O avanço da cultura sul-coreana no Brasil deixou de acontecer apenas pelas telas e passou a ocupar também os espaços urbanos das grandes cidades. Em São Paulo, festivais temáticos inspirados na Coreia do Sul vêm ganhando força ao transformar gastronomia, música e estética visual em experiências presenciais voltadas principalmente ao público jovem e conectado às redes sociais.
O Festival Sabores e Luzes da Coreia, realizado no Largo da Batata em maio de 2026, exemplificou esse movimento. A proposta combinou referências do entretenimento coreano contemporâneo com elementos tradicionais, criando uma ambientação marcada por lanternas iluminadas, apresentações culturais e forte presença da culinária típica. Mais do que um evento gastronômico, a iniciativa refletiu uma tendência crescente de consumo cultural baseada em experiências imersivas e compartilháveis.
Nos últimos anos, a Coreia do Sul consolidou uma presença global relevante por meio do K-pop, dos doramas e da expansão da chamada “Hallyu”, expressão usada para definir a onda cultural coreana. Esse fenômeno ajudou a ampliar o interesse por hábitos de consumo ligados ao país, incluindo moda, cosméticos, gastronomia e festivais temáticos.
Em cidades como São Paulo, esse tipo de evento também passou a ocupar um papel estratégico na dinâmica urbana. Espaços públicos tradicionalmente associados à circulação cotidiana vêm sendo transformados em ambientes de convivência e entretenimento capazes de atrair grandes fluxos de visitantes, principalmente durante períodos noturnos e finais de semana.

# [Material fornecido]

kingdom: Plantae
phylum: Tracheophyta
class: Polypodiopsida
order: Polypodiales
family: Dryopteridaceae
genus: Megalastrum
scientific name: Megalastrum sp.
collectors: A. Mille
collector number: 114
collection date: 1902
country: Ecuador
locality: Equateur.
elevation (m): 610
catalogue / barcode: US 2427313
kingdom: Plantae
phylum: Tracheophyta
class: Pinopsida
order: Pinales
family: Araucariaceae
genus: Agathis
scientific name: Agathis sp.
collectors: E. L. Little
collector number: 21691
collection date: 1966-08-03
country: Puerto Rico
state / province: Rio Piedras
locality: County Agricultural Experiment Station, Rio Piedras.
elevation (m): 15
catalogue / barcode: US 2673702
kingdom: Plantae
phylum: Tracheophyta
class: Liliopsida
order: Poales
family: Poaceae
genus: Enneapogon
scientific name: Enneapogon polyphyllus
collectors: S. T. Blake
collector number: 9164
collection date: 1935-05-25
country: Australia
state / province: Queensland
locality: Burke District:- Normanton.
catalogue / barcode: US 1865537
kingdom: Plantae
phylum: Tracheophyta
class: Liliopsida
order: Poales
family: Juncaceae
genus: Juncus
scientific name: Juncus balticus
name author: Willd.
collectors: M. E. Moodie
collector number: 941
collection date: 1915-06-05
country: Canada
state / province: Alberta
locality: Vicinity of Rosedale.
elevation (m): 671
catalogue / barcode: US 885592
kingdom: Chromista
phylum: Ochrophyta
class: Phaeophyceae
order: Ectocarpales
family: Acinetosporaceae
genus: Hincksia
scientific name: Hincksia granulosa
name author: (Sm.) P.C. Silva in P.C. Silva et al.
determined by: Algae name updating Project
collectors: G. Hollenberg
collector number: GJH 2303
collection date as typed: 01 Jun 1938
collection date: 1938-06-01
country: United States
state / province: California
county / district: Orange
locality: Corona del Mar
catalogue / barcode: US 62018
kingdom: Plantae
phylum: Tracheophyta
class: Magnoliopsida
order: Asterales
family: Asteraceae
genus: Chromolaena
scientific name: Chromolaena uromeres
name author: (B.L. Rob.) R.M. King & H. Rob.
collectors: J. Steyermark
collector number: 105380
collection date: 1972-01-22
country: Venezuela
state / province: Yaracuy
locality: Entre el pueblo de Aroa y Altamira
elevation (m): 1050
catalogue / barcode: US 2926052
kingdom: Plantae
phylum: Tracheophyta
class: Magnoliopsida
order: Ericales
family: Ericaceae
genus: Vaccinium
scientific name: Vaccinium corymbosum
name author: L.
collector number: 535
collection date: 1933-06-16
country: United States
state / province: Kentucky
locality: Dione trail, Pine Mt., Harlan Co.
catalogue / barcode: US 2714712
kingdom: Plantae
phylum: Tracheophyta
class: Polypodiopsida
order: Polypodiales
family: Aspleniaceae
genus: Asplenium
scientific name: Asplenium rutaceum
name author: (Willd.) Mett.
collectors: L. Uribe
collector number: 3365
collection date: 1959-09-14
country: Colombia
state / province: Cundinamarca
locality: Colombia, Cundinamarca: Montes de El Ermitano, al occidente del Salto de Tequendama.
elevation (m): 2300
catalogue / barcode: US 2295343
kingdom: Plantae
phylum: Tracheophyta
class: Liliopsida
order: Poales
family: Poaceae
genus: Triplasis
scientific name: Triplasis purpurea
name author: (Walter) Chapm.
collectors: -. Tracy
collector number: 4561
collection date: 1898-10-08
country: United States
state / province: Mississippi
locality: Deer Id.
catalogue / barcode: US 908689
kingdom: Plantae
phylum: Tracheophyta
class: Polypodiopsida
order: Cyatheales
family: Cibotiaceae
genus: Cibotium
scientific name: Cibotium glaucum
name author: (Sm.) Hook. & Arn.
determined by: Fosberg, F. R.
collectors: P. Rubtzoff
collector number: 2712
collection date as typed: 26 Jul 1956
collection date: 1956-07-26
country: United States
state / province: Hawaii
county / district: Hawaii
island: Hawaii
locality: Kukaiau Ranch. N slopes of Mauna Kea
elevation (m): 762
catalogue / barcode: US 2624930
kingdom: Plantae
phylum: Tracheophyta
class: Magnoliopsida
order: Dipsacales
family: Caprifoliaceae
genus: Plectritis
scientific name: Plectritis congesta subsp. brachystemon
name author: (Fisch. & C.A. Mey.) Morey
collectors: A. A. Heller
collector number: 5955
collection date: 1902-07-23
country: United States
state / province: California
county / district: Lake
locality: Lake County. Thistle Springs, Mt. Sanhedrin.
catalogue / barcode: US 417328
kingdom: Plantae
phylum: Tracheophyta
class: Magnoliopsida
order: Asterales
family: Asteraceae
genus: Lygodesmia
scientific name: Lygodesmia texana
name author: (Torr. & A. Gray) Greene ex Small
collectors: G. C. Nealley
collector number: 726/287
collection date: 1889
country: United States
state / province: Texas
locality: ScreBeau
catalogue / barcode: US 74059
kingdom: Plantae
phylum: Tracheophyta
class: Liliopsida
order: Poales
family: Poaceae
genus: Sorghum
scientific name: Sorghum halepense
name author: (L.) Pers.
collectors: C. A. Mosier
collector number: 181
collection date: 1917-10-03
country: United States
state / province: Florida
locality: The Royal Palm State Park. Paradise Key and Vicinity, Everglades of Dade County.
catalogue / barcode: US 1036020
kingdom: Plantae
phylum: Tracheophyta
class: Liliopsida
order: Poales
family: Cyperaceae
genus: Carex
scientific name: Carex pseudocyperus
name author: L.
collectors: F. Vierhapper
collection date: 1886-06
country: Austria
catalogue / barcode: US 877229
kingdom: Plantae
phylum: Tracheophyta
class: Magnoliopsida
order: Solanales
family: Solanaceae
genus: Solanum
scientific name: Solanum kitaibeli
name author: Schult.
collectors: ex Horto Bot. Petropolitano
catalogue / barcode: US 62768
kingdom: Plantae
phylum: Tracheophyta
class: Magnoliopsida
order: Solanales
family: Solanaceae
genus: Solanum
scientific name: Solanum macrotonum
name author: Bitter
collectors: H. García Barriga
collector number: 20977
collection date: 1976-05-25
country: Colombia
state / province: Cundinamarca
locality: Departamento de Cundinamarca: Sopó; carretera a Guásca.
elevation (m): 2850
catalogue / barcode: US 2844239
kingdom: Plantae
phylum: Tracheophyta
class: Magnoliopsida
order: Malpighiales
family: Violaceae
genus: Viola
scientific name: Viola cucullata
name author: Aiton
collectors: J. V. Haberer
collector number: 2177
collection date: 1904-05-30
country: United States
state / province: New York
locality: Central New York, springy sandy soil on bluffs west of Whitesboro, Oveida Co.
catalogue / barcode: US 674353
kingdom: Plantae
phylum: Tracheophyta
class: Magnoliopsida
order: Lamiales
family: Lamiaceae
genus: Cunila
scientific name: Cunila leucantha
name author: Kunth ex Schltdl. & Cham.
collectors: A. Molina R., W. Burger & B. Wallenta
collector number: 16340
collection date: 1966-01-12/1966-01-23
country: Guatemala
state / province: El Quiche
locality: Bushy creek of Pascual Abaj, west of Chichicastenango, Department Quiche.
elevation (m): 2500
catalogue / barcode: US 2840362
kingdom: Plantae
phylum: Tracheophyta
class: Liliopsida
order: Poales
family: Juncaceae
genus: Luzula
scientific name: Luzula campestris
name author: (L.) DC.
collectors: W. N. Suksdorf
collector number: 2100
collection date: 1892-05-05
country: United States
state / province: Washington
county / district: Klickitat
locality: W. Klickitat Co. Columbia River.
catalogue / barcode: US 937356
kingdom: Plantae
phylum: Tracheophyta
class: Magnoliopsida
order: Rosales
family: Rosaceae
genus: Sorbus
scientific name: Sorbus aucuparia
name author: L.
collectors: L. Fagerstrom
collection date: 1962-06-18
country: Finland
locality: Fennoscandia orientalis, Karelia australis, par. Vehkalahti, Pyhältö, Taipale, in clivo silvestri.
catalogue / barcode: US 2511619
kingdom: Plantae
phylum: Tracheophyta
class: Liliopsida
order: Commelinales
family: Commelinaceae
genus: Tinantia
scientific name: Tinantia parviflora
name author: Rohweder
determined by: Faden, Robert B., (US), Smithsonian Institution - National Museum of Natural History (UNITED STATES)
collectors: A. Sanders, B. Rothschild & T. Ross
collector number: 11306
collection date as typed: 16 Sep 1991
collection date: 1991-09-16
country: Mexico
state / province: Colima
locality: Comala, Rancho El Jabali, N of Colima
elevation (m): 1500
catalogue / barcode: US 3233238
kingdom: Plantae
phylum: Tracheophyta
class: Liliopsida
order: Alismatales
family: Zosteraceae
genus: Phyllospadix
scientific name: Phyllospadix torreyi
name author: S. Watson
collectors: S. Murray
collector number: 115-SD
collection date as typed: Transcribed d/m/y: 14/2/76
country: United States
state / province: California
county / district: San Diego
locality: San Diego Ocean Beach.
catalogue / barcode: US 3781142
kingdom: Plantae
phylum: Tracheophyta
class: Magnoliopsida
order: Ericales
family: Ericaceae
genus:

# [Tarefa 1]
Transcreva o trecho sobre os festivais coreanos em São Paulo entre "O Festival Sabores" e "imersivas e compartilháveis.", incluindo esses dois pontos.
# [Tarefa 2]
Segundo o trecho sobre os festivais coreanos em São Paulo, onde e quando aconteceu o Festival Sabores e Luzes da Coreia?

# [Resposta 1]
O Festival Sabores e Luzes da Coreia, realizado no Largo da Batata em maio de 2026, exemplificou esse movimento. A proposta combinou referências do entretenimento coreano contemporâneo com elementos tradicionais, criando uma ambientação marcada por lanternas iluminadas, apresentações culturais e forte presença da culinária típica. Mais do que um evento gastronômico, a iniciativa refletiu uma tendência crescente de consumo cultural baseada em experiências imersivas e compartilháveis.

# [Resposta 2]
No Largo da Batata, em maio de 2026.